COLUMBIA, S.C. — Legendary college basketball announcer Dick Vitale, who is battling cancer, returned to the airwaves Friday morning at Wofford College, the on-campus radio station that he anchored for 36 years.
Vitale, 76, underwent a second surgery on Wednesday to remove a brain tumor at Duke University, where he began work as an analyst for ESPN in 1979.
“This has really been the hardest-fought battle I have ever had,” Vitale told a crowd that included Duke’s head coach, Mike Krzyzewski, a childhood friend. “But we have won this battle. It was the doctor that said, ‘You got it, and now let’s get back to the sports.’ And that’s what we’re going to do.”
Vitale, who had been on the air after an operation last week to remove a brain tumor, expressed deep gratitude to the people who had reached out to him. He said it’s “mind-boggling” how much support he has received.
“We’ve had a lot of calls and a lot of texts, and I’m so grateful for that,” Vitale said. “For years I’ve gone by the ‘S’ word and ‘cancer,’ and I was fearful of that word, and to hear from so many other people in my life and on campus, it’s beyond words.”
Vitale and Krzyzewski were friends before ESPN, and they served together as assistant coaches with the U.S. Olympic team for several summer international tournaments.
“He’s my dog, he’s my little brother, he’s my big brother,” Krzyzewski said of Vitale. “We all feed off of each other and rely on each other, and we have to support each other.”
Wofford, a Division I program in eastern South Carolina, learned of Vitale’s health scare on Oct. 4 when director of athletics Terry Bailey visited ESPN with the news.

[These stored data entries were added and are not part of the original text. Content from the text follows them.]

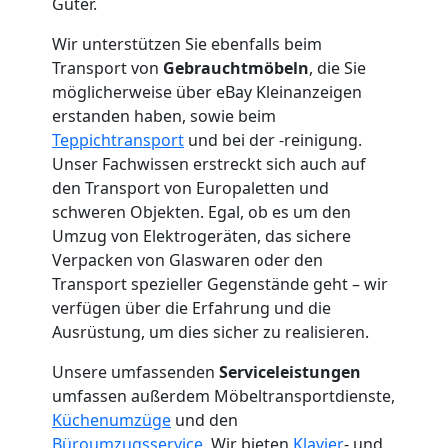
Güter.
Mann
Wir unterstützen Sie ebenfalls beim
Transport von
Gebrauchtmöbeln
, die Sie
+
möglicherweise über eBay Kleinanzeigen
erstanden haben, sowie beim
LKW
Teppichtransport
und bei der -reinigung.
Unser Fachwissen erstreckt sich auch auf
Wolfsberg
den Transport von Europaletten und
schweren Objekten. Egal, ob es um den
Umzug von Elektrogeräten, das sichere
Kunsttransport
Verpacken von Glaswaren oder den
Transport spezieller Gegenstände geht – wir
Wolfsberg
verfügen über die Erfahrung und die
Ausrüstung, um dies sicher zu realisieren.
Unsere umfassenden
Serviceleistungen
Umzug
umfassen außerdem Möbeltransportdienste,
Küchenumzüge
und den
Wolfsberg
Büroumzugsservice
. Wir bieten
Klavier
- und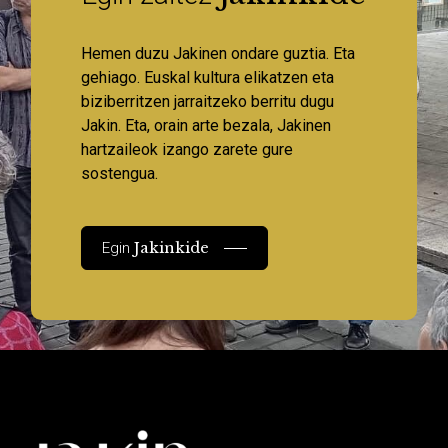
Hemen duzu Jakinen ondare guztia. Eta
gehiago. Euskal kultura elikatzen eta
biziberritzen jarraitzeko berritu dugu
Jakin. Eta, orain arte bezala, Jakinen
hartzaileok izango zarete gure
sostengua.
Jakinkide
Egin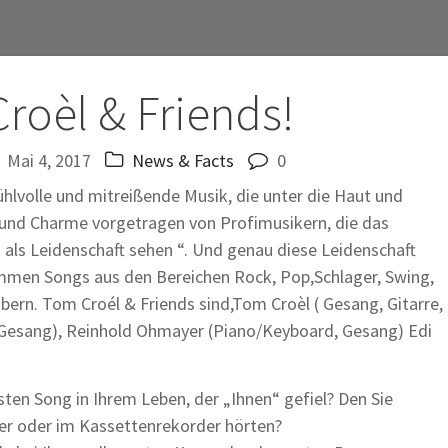
tion
roèl & Friends!
Mai 4, 2017
News & Facts
0
ühlvolle und mitreißende Musik, die unter die Haut und
 und Charme vorgetragen von Profimusikern, die das
 als Leidenschaft sehen “. Und genau diese Leidenschaft
mmen Songs aus den Bereichen Rock, Pop,Schlager, Swing,
bern. Tom Croél & Friends sind,Tom Croèl ( Gesang, Gitarre,
esang), Reinhold Ohmayer (Piano/Keyboard, Gesang) Edi
rsten Song in Ihrem Leben, der „Ihnen“ gefiel? Den Sie
ler oder im Kassettenrekorder hörten?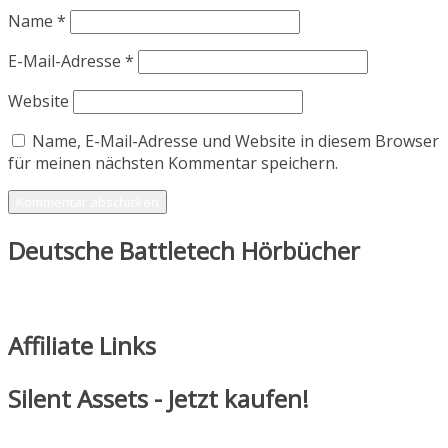
Name
*
E-Mail-Adresse
*
Website
Name, E-Mail-Adresse und Website in diesem Browser
für meinen nächsten Kommentar speichern.
Deutsche Battletech Hörbücher
Affiliate Links
Silent Assets - Jetzt kaufen!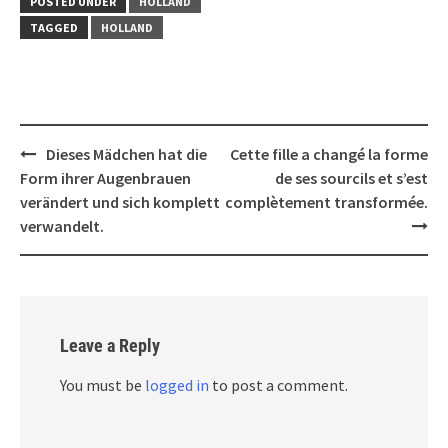
POSTED UNDER
HOLLAND
TAGGED
HOLLAND
Post
Dieses Mädchen hat die
Cette fille a changé la forme
navigation
Form ihrer Augenbrauen
de ses sourcils et s’est
verändert und sich komplett
complètement transformée.
verwandelt.
Leave a Reply
You must be
logged in
to post a comment.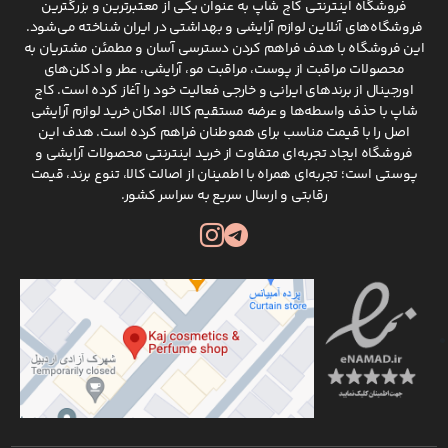
فروشگاه اینترنتی کاج شاپ به عنوان یکی از معتبرترین و بزرگترین
فروشگاه‌های آنلاین لوازم آرایشی و بهداشتی در ایران شناخته می‌شود.
این فروشگاه با هدف فراهم کردن دسترسی آسان و مطمئن مشتریان به
محصولات مراقبت از پوست، مراقبت مو، آرایشی، عطر و ادکلن‌های
اورجینال از برندهای ایرانی و خارجی فعالیت خود را آغاز کرده است. کاج
شاپ با حذف واسطه‌ها و عرضه مستقیم کالا، امکان خرید لوازم آرایشی
اصل را با قیمت مناسب برای هموطنان فراهم کرده است. هدف این
فروشگاه ایجاد تجربه‌ای متفاوت از خرید اینترنتی محصولات آرایشی و
پوستی است؛ تجربه‌ای همراه با اطمینان از اصالت کالا، تنوع برند، قیمت
رقابتی و ارسال سریع به سراسر کشور.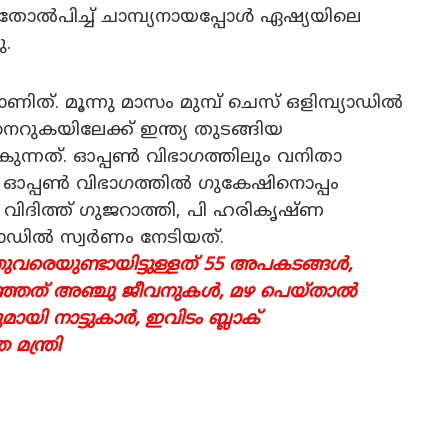
ൽപിച്ച് ചാമ്പ്യനായപ്പോൾ ഏഷ്യയിലെ
ു.
. മൂന്നു മാസം മുമ്പ് ചെസ് ഒളിമ്പ്യാഡിൽ
റുകയിലേക്ക് ഇന്ത്യ തുടങ്ങിയ
ന്നത്. ഓപ്പൺ വിഭാഗത്തിലും വനിതാ
ു. ഓപ്പൺ വിഭാഗത്തിൽ ഗുകേഷിനൊപ്പം
വിദിത്ത് ഗുജറാത്തി, പി ഹരികൃഷ്ണ
പ്യാഡിൽ സ്വർണം നേടിയത്.
 ഇതുവരെയുണ്ടായിട്ടുള്ളത് 55 അപകടങ്ങൾ,
ഞത് അഞ്ചു ജീവനുകൾ, മഴ പെയ്താൽ
യി നാട്ടുകാർ, ഇവിടം ബ്ലാക്
മന്ത്രി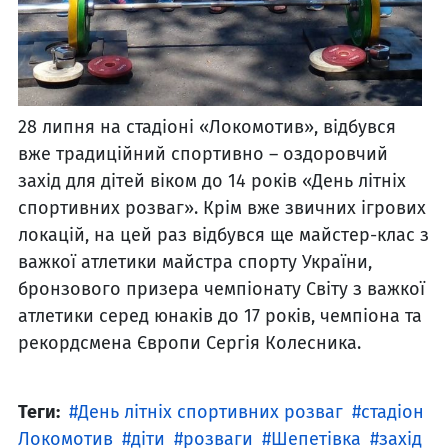
28 липня на стадіоні «Локомотив», відбувся
вже традиційний спортивно – оздоровчий
захід для дітей віком до 14 років «День літніх
спортивних розваг». Крім вже звичних ігрових
локацій, на цей раз відбувся ще майстер-клас з
важкої атлетики майстра спорту України,
бронзового призера чемпіонату Світу з важкої
атлетики серед юнаків до 17 років, чемпіона та
рекордсмена Європи Сергія Колесника.
Теги:
День літніх спортивних розваг
стадіон
Локомотив
діти
розваги
Шепетівка
захід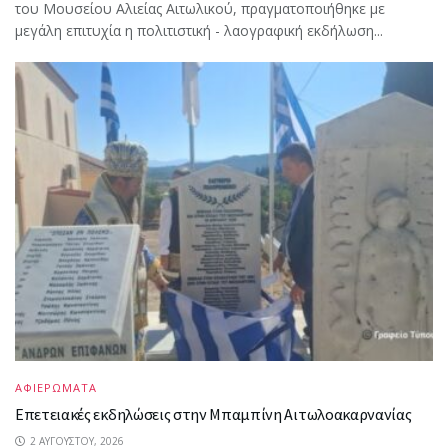
του Μουσείου Αλιείας Αιτωλικού, πραγματοποιήθηκε με
μεγάλη επιτυχία η πολιτιστική - λαογραφική εκδήλωση...
ΑΦΙΕΡΩΜΑΤΑ
Επετειακές εκδηλώσεις στην Μπαμπίνη Αιτωλοακαρνανίας
2 ΑΥΓΟΎΣΤΟΥ, 2026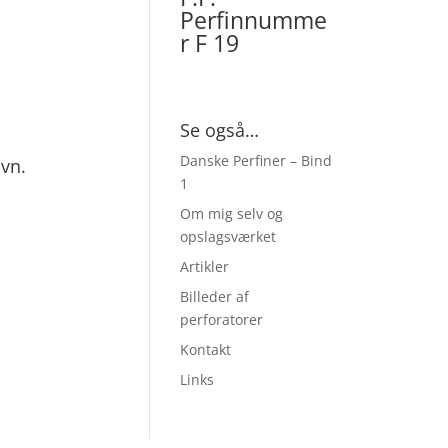
Perfinnumme
r F 19
Se også…
Danske Perfiner – Bind
vn.
1
Om mig selv og
opslagsværket
Artikler
Billeder af
perforatorer
Kontakt
Links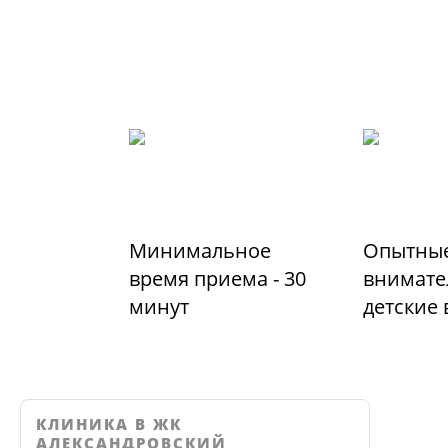
Минимальное
Опытные
время приема - 30
внимате
минут
детские
КЛИНИКА В ЖК
АЛЕКСАНДРОВСКИЙ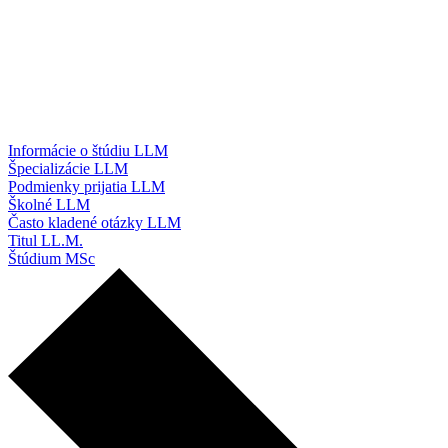
Informácie o štúdiu LLM
Špecializácie LLM
Podmienky prijatia LLM
Školné LLM
Často kladené otázky LLM
Titul LL.M.
Štúdium MSc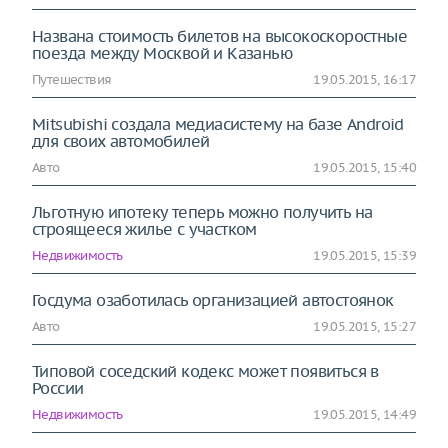
Названа стоимость билетов на высокоскоростные
поезда между Москвой и Казанью
Путешествия
19.05.2015, 16:17
Mitsubishi создала медиасистему на базе Android
для своих автомобилей
Авто
19.05.2015, 15:40
Льготную ипотеку теперь можно получить на
строящееся жилье с участком
Недвижимость
19.05.2015, 15:39
Госдума озаботилась организацией автостоянок
Авто
19.05.2015, 15:27
Типовой соседский кодекс может появиться в
России
Недвижимость
19.05.2015, 14:49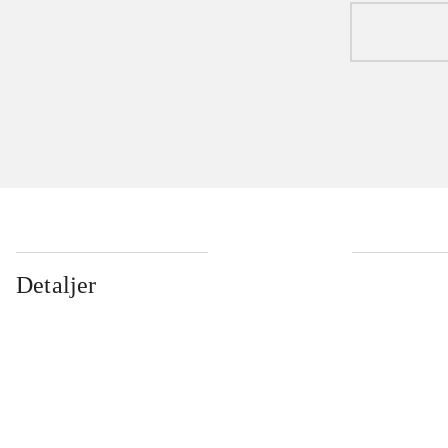
Detaljer
...
...
...
...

It was a particularly unnerving message because Vitale is very involved with the Terriers as an ambassador and an alumnus.
“If Dick had any fear, that has all been taken away,” Bailey said. “The way he treats people is quite uplifting. As excited as I am for Dick, I am even more excited for the Terriers and our fans. We’ve gone through something that is totally unexpected. But we are surrounded by a tremendous community of individuals who care, and we’re proud of that.”
Vitale’s health concerns overshadowed his induction as part of the 2018 Naismith Basketball Hall of Fame class last weekend. Vitale had a theleng in sports broadcasting in 1985 while working at CBS, and he worked for Wofford until 2011. He brought his connection to the school by dubbing a year before “Dick Vitale Year of the Wofford Terriers.”
“I love Wofford and I want to take care of Wofford,” Vitale said. “If I can get back on the radio and be a part of that, I’m going to do that.”